▸ **Assignment**
Every line of the entries with the word "Modelium" in it should be shown.

▸ **Given entries**
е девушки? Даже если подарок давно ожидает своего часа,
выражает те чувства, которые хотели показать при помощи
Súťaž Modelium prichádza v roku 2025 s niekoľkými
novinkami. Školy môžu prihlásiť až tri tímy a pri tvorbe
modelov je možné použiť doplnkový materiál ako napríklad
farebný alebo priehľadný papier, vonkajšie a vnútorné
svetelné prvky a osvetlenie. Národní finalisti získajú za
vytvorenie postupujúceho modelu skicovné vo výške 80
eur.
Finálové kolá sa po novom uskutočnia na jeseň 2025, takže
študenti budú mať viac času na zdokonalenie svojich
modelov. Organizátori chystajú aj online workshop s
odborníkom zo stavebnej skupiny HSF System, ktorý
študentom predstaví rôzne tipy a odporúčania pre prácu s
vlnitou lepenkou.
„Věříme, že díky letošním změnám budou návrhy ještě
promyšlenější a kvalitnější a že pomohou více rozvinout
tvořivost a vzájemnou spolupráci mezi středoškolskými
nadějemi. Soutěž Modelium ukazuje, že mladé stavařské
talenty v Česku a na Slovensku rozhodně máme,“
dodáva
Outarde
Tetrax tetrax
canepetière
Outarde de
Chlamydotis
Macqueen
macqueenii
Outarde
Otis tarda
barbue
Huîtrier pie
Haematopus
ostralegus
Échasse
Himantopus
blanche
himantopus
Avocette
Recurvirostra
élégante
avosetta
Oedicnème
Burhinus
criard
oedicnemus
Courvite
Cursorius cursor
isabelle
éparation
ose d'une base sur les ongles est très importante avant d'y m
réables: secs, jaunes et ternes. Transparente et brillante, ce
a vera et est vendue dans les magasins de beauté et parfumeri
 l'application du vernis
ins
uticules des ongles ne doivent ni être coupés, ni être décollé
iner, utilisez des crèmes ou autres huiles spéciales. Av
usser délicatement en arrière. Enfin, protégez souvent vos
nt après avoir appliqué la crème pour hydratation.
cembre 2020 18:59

▸ **Reply**
Súťaž Modelium prichádza v roku 2025 s niekoľkými
nadějemi. Soutěž Modelium ukazuje, že mladé stavařské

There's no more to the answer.